• **YOUR INSTRUCTIONS**
The answer must consist of each line of the records below that contains the string "linecap".

• **EXTRACTED INFORMATION**

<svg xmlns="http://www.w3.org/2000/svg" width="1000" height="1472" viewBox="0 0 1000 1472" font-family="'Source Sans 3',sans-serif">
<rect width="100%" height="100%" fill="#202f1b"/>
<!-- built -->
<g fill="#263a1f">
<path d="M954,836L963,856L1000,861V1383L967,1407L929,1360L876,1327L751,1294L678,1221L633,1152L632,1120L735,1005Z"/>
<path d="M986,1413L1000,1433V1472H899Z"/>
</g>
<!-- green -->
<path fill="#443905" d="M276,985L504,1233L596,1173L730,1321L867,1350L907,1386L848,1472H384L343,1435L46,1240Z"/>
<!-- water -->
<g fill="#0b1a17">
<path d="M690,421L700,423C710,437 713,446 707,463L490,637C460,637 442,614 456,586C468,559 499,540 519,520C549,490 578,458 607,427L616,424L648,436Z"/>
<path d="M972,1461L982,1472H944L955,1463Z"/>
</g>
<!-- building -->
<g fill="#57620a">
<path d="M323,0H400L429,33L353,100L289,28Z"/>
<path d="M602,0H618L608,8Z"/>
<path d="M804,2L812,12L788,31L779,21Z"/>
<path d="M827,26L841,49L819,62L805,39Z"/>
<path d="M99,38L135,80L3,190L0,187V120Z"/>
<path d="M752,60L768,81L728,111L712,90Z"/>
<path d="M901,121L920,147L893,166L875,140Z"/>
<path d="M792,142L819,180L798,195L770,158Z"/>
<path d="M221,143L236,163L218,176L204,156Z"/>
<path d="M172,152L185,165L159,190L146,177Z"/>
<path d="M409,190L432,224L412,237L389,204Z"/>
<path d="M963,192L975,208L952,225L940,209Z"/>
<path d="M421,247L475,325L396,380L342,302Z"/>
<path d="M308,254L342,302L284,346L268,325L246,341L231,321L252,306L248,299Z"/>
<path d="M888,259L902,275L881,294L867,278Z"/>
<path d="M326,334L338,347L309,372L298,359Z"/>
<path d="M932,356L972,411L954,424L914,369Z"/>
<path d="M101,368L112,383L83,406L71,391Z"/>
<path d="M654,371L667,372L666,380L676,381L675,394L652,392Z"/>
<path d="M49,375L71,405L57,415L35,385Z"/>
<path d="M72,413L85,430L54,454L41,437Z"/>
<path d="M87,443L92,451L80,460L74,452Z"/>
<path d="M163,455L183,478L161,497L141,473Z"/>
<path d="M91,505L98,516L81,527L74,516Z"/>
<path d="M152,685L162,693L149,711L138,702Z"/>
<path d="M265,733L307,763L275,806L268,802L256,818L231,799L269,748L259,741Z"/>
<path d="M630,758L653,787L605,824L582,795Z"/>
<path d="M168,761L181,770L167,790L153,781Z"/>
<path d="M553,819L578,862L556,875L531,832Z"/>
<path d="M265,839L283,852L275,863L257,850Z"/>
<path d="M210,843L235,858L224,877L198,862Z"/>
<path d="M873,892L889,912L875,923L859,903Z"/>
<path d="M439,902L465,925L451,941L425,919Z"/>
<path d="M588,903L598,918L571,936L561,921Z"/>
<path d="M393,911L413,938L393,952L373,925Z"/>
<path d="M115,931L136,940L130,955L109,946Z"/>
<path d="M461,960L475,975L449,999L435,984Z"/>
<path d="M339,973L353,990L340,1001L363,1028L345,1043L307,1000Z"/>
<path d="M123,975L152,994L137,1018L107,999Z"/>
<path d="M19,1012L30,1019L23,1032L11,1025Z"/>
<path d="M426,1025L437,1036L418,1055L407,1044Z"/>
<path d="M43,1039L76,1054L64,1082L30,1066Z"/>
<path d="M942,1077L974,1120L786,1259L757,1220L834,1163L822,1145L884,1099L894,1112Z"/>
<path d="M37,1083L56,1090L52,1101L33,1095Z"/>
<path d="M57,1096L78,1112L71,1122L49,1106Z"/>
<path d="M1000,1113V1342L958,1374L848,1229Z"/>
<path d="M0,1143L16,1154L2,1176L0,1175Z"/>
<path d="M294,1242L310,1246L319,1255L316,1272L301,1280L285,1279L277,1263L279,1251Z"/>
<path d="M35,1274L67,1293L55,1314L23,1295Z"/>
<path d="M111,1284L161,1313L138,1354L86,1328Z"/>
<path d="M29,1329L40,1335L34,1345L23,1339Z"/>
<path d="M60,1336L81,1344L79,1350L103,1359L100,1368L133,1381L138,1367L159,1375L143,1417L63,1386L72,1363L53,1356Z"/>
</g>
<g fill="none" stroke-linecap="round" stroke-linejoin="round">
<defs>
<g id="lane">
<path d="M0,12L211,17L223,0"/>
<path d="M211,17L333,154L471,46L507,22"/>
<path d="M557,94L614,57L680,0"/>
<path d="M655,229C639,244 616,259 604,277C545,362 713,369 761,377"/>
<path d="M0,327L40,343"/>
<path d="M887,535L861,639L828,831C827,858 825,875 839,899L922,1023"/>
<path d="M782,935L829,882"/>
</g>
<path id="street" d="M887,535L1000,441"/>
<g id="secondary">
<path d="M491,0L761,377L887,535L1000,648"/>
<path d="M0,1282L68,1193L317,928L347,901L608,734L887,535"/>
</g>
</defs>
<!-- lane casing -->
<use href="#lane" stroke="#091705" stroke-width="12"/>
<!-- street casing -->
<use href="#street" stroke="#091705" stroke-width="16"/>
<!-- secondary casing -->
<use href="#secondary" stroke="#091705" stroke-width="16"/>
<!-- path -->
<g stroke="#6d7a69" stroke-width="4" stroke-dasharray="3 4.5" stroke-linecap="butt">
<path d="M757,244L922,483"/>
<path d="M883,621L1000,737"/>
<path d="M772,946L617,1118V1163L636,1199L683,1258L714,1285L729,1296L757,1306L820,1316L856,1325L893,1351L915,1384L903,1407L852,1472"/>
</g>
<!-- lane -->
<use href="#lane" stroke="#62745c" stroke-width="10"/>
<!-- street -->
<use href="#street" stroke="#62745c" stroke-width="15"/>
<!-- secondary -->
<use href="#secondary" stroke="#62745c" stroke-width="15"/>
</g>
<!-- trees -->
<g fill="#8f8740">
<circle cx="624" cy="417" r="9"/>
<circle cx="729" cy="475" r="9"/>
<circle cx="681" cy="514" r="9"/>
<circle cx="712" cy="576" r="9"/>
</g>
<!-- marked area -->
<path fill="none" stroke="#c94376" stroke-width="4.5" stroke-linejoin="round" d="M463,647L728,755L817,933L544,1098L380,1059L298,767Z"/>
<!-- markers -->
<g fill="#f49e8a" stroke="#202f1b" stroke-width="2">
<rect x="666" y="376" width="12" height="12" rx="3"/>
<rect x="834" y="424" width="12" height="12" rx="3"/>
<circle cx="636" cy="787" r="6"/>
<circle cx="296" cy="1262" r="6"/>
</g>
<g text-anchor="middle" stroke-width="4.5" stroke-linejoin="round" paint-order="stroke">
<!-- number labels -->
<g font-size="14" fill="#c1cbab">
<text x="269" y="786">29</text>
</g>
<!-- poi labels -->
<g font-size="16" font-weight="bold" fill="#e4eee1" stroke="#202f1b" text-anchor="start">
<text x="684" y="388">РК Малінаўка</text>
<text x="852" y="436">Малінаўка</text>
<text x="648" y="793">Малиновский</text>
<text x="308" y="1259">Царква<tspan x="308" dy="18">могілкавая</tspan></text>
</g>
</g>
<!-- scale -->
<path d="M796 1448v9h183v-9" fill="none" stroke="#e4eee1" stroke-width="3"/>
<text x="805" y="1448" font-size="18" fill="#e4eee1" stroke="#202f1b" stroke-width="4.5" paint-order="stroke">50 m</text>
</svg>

• **RESPONSE TO THE EXERCISE**
<g fill="none" stroke-linecap="round" stroke-linejoin="round">
<g stroke="#6d7a69" stroke-width="4" stroke-dasharray="3 4.5" stroke-linecap="butt">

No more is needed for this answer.